How Can Leadership Harness and Align Meaning in Engineering Work With Business Goals

Unfortunately the larger an organization becomes the higher the possibility becomes greater that each individual is lost in the business and disconnected from the mission.  How can leadership resurface how engineers find meaning in their work and then use this understanding to improve engagement and therefore productivity?

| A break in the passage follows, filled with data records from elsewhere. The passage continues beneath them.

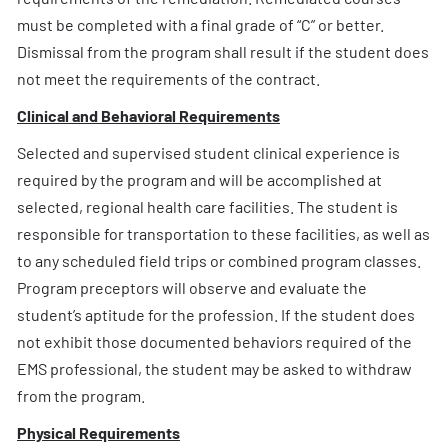
must be completed with a final grade of “C” or better.
Dismissal from the program shall result if the student does
not meet the requirements of the contract.
Clinical and Behavioral Requirements
Selected and supervised student clinical experience is
required by the program and will be accomplished at
selected, regional health care facilities. The student is
responsible for transportation to these facilities, as well as
to any scheduled field trips or combined program classes.
Program preceptors will observe and evaluate the
student’s aptitude for the profession. If the student does
not exhibit those documented behaviors required of the
EMS professional, the student may be asked to withdraw
from the program.
Physical Requirements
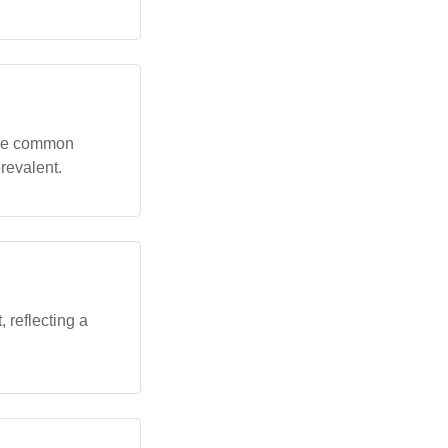
more common
revalent.
 reflecting a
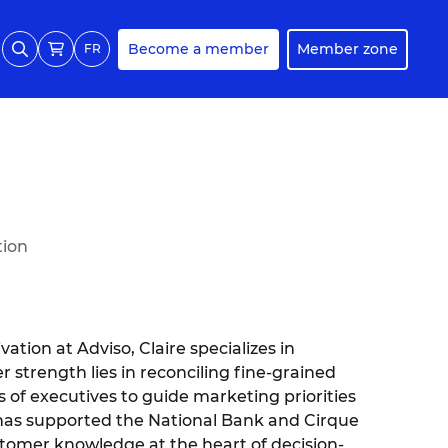
Become a member
Member zone
FR
tion
ation at Adviso, Claire specializes in
 strength lies in reconciling fine-grained
of executives to guide marketing priorities
he has supported the National Bank and Cirque
customer knowledge at the heart of decision-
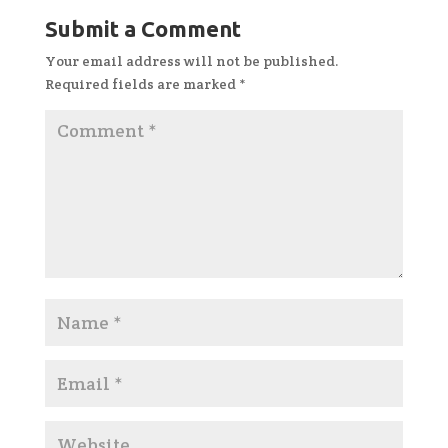
Submit a Comment
Your email address will not be published.
Required fields are marked
*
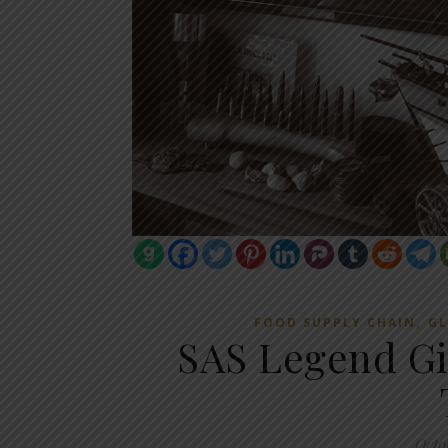
,
FOOD SUPPLY CHAIN
GL
SAS Legend Gi
Octo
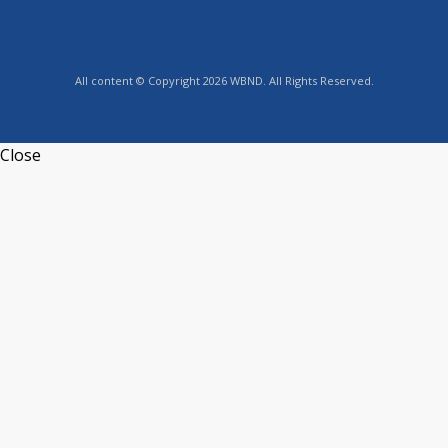
All content © Copyright 2026 WBND. All Rights Reserved.
Close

Recruitment is the first area where meaning is critical to consider. Misalignment between individual engineers and the business are often created when new staff are selected. Technical competence and personality are often the primary focus of interviews. Leadership should ensure that new engineers, regardless of career-stage, connect with the mission of the organization and will be satisfied in the meaning they will derive from doing the job. Recruiting staff should describe the mission of the organization and explore how strong candidates perceive the mission of the organization align with their own personal purpose. Recruiting staff should look for the strength of meaning statements in terms of the meaning pyramid, degree of alignment with the mission, and any obvious reasons for concern (eg: moral objection at the extreme).

Work assignment is a key area where individual meaning can be harnessed on a day-to-day basis.  Supervisors should take the time to have 1:1 with each engineer to explore where the individual sees meaning in their work at all levels and then allocate and assign work on an individual basis.   While delivery performance in terms of schedule, cost, and quality remains paramount often declining or poor productivity in engineering can be attributable to insufficient meaning in work.

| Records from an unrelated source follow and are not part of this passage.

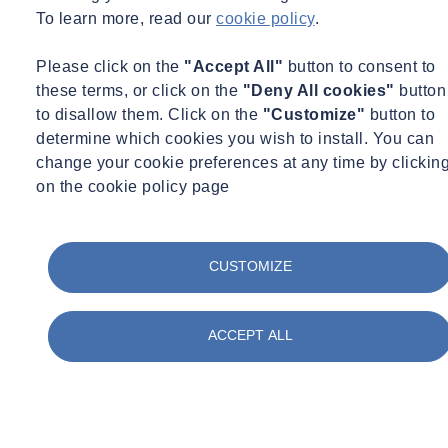
To learn more, read our
cookie policy
.
straight away and gain experience onsite. The qualifications can be
achieved as you work. In fact, SOCOTEC is currently looking to
Please click on the
"Accept All"
button to consent to
provide in-house training for the NVQ in Land Drilling.
these terms, or click on the
"Deny All cookies"
button
Want to find out more about SOCOTEC's drilling services?
to disallow them. Click on the
"Customize"
button to
determine which cookies you wish to install. You can
Click here
change your cookie preferences at any time by clickin
on the cookie policy page
CUSTOMIZE
ACCEPT ALL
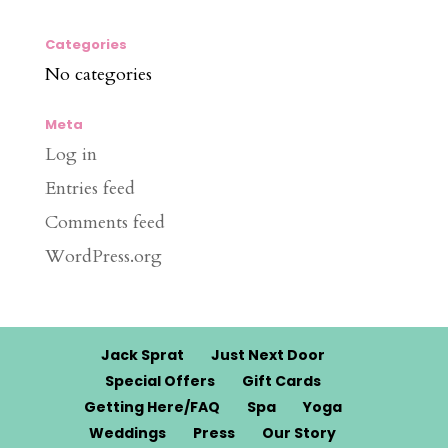
Categories
No categories
Meta
Log in
Entries feed
Comments feed
WordPress.org
Jack Sprat
Just Next Door
Special Offers
Gift Cards
Getting Here/FAQ
Spa
Yoga
Weddings
Press
Our Story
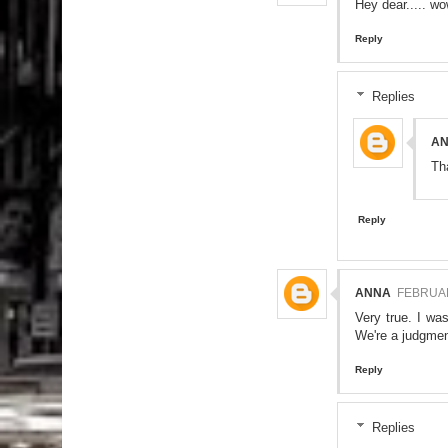
Hey dear..... wo
Reply
Replies
A
Th
Reply
ANNA
FEBRUAR
Very true. I wa
We're a judgment
Reply
Replies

Performance reviews and the performance management system present opportunities where meaning in engineering work can be explored to improve productivity going forwards.   The performance review is an opportunity for the leader and the engineer to discuss the nature of work assignments.   The discussion should uncover where they see meaning in the current work program.  There is an obligation on each engineer to give this deep consideration before the performance review and put in the necessary preparation to articulate their views during the performance review.  Supervisors should be alert to the statements made and then commit to integrate these in the work plan.   Although the performance review is an opportunity to take the time to explore sources of meaning in work it should not be the only time.  Regular daily or weekly stand-ups, meetings, or “walk-around” present ongoing opportunities to ensure meaning in work is cultivated.

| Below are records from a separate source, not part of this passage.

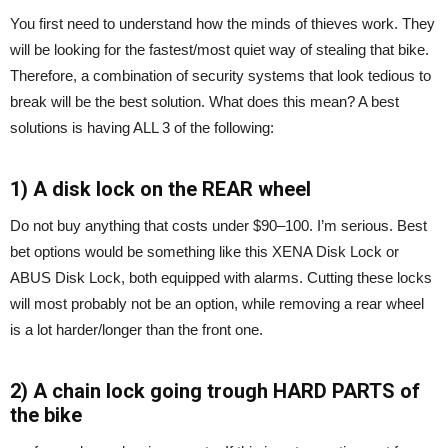
You first need to understand how the minds of thieves work. They
will be looking for the fastest/most quiet way of stealing that bike.
Therefore, a combination of security systems that look tedious to
break will be the best solution. What does this mean? A best
solutions is having ALL 3 of the following:
1) A disk lock on the REAR wheel
Do not buy anything that costs under $90–100. I’m serious. Best
bet options would be something like this XENA Disk Lock or
ABUS Disk Lock, both equipped with alarms. Cutting these locks
will most probably not be an option, while removing a rear wheel
is a lot harder/longer than the front one.
2) A chain lock going trough HARD PARTS of
the bike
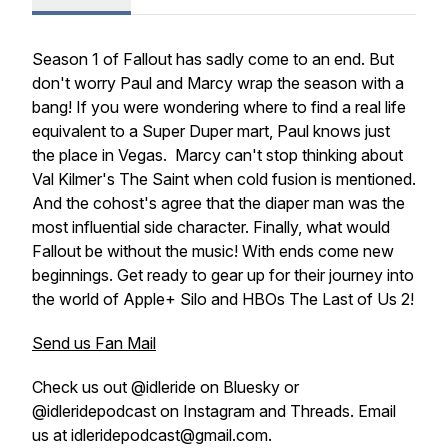
Season 1 of Fallout has sadly come to an end. But
don't worry Paul and Marcy wrap the season with a
bang! If you were wondering where to find a real life
equivalent to a Super Duper mart, Paul knows just
the place in Vegas. Marcy can't stop thinking about
Val Kilmer's
The Saint
when cold fusion is mentioned.
And the cohost's agree that the diaper man was the
most influential side character. Finally, what would
Fallout be without the music! With ends come new
beginnings. Get ready to gear up for their journey into
the world of Apple+ Silo and HBOs The Last of Us 2!
Send us Fan Mail
Check us out @idleride on Bluesky or
@idleridepodcast on Instagram and Threads. Email
us at idleridepodcast@gmail.com.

Reward and recognition programs are an area where meaning can be reinforced in conjunction with the work allocation process.  Assigning an individual work where intellectual, emotional, or spiritual meaning can be activated can deliver a win-win for the individual and the business.  Celebration of success also supports a sense of meaning in certain individuals.

Leaders must consider how they communicate the mission and how work connects with the meaning individuals perceive.  Regularly communicating the mission and explaining why the work supports the accomplishment of the mission will sustain productivity.  Integrating a sense of purpose with the mission and constantly reinforcing the connections can sustain engagement and productivity.

These principles must be applied with authenticity, respect, and caution as serious relationship damage can result from their misapplication.  Applied properly and engineering productivity can be dramatically improved.   Future blog posts will explore other aspects of meaning in engineering work and implications in business.